Building a Traveling Occupational Therapist Resume
If you’re an occupational therapist with at least two years of professional experience behind you and you’re interested in working as a traveling OT, good for you! We’d love to hear from you!
How to build a good resume for traveling assignments
Have no fear, a resume for a traveling OT is very similar to that of one for an occupational therapist who wishes to work for one clinic, hospital or healthcare facility in one place. There is a slight twist for the traveling OT resume, though: you need to show your flexibility and your ability to handle change on a long-term basis.
One of the easiest changes you can – and should – make to your OT resume is to change your objective to one that states that you’re looking to work as a traveling OT. Be sure to place this at the top of your resume, immediately below your name, address and contact information.
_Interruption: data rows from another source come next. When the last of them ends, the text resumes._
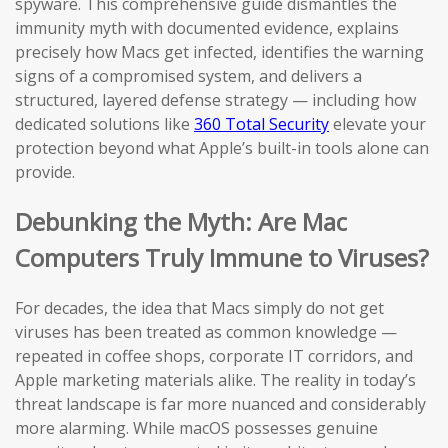
spyware. This comprehensive guide dismantles the
immunity myth with documented evidence, explains
precisely how Macs get infected, identifies the warning
signs of a compromised system, and delivers a
structured, layered defense strategy — including how
dedicated solutions like
360 Total Security
elevate your
protection beyond what Apple’s built-in tools alone can
provide.
Debunking the Myth: Are Mac
Computers Truly Immune to Viruses?
For decades, the idea that Macs simply do not get
viruses has been treated as common knowledge —
repeated in coffee shops, corporate IT corridors, and
Apple marketing materials alike. The reality in today’s
threat landscape is far more nuanced and considerably
more alarming. While macOS possesses genuine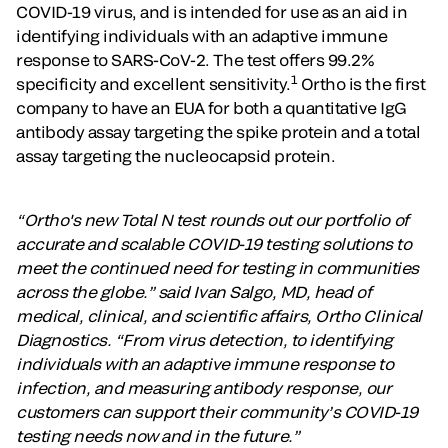
COVID-19 virus, and is intended for use as an aid in
identifying individuals with an adaptive immune
response to SARS-CoV-2. The test offers 99.2%
1
specificity and excellent sensitivity.
Ortho is the first
company to have an EUA for both a quantitative IgG
antibody assay targeting the spike protein and a total
assay targeting the nucleocapsid protein.
“Ortho's new Total N test rounds out our portfolio of
accurate and scalable COVID-19 testing solutions to
meet the continued need for testing in communities
across the globe.” said Ivan Salgo, MD, head of
medical, clinical, and scientific affairs, Ortho Clinical
Diagnostics. “From virus detection, to identifying
individuals with an adaptive immune response to
infection, and measuring antibody response, our
customers can support their community’s COVID-19
testing needs now and in the future.”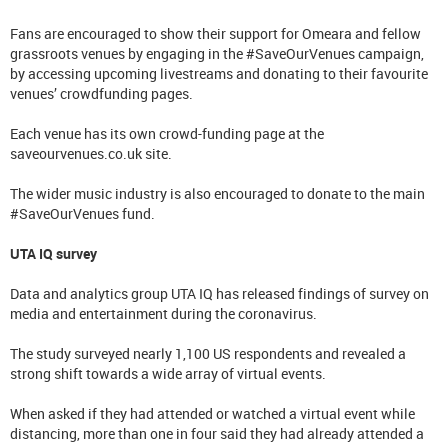
Fans are encouraged to show their support for Omeara and fellow
grassroots venues by engaging in the #SaveOurVenues campaign,
by accessing upcoming livestreams and donating to their favourite
venues’ crowdfunding pages.
Each venue has its own crowd-funding page at the
saveourvenues.co.uk site.
The wider music industry is also encouraged to donate to the main
#SaveOurVenues fund.
UTA IQ survey
Data and analytics group UTA IQ has released findings of survey on
media and entertainment during the coronavirus.
The study surveyed nearly 1,100 US respondents and revealed a
strong shift towards a wide array of virtual events.
When asked if they had attended or watched a virtual event while
distancing, more than one in four said they had already attended a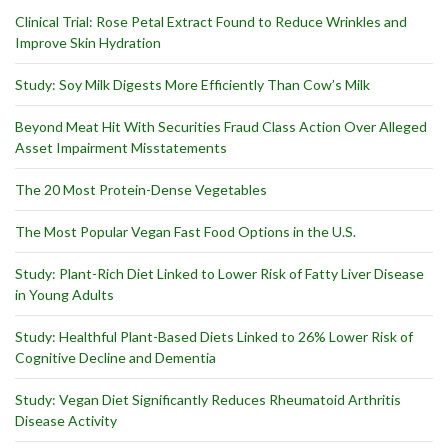
Clinical Trial: Rose Petal Extract Found to Reduce Wrinkles and
Improve Skin Hydration
Study: Soy Milk Digests More Efficiently Than Cow’s Milk
Beyond Meat Hit With Securities Fraud Class Action Over Alleged
Asset Impairment Misstatements
The 20 Most Protein-Dense Vegetables
The Most Popular Vegan Fast Food Options in the U.S.
Study: Plant-Rich Diet Linked to Lower Risk of Fatty Liver Disease
in Young Adults
Study: Healthful Plant-Based Diets Linked to 26% Lower Risk of
Cognitive Decline and Dementia
Study: Vegan Diet Significantly Reduces Rheumatoid Arthritis
Disease Activity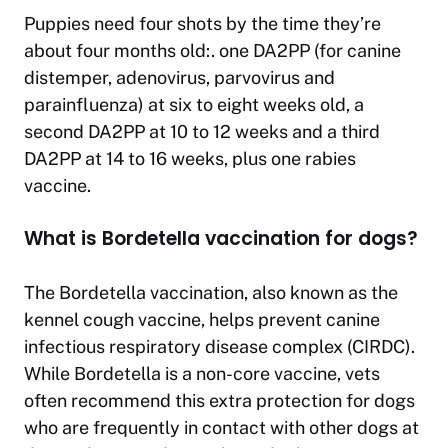
Puppies need four shots by the time they’re
about four months old:. one DA2PP (for canine
distemper, adenovirus, parvovirus and
parainfluenza) at six to eight weeks old, a
second DA2PP at 10 to 12 weeks and a third
DA2PP at 14 to 16 weeks, plus one rabies
vaccine.
What is Bordetella vaccination for dogs?
The Bordetella vaccination, also known as the
kennel cough vaccine, helps prevent canine
infectious respiratory disease complex (CIRDC).
While Bordetella is a non-core vaccine, vets
often recommend this extra protection for dogs
who are frequently in contact with other dogs at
Follow the objective with what is known as a summary statement. This is where you summarize your skills, experience and educational background in a short paragraph. You also should highlight some of your certifications specific to OT and other pertinent qualifications. The summary paragraph also could be where you state your flexibility and ability to deal with constant change.
Highlighting technical skills
Then comes a list of those specific technical skills. You can place these in a bulleted list for easy reading. Typical skills to highlight could be care plan creation and administration, patient/family education, your interpersonal skills, software and other technologies with which you’re familiar, etc.
Since you’ve been working for at least two years as an OT, you’ll then highlight some of your successes (you can dub this section “Highlights of Accomplishments”) in your career. Be very specific in this section. You’re able to see X number of OT patients a week. You’ve been honored with this specific award. You were employee of the month for your department X number of times. You’ve written X number of journal articles, etc.
This accomplishment section also could be where you highlight your flexibility: “Handled regular shift changes with aplomb and received commendation from supervisor regularly,” for example.
Finally, list your employers in reverse chronological order. Then list your educational history, starting with more recent certifications first, going in reverse chronological order.
Keep the number of fonts you use in the resume to no more than two. Boldface the fonts sparingly and don’t use underlining. In other words, keep your resume clean and spare looking. Aim to keep it to no more than one or two pages.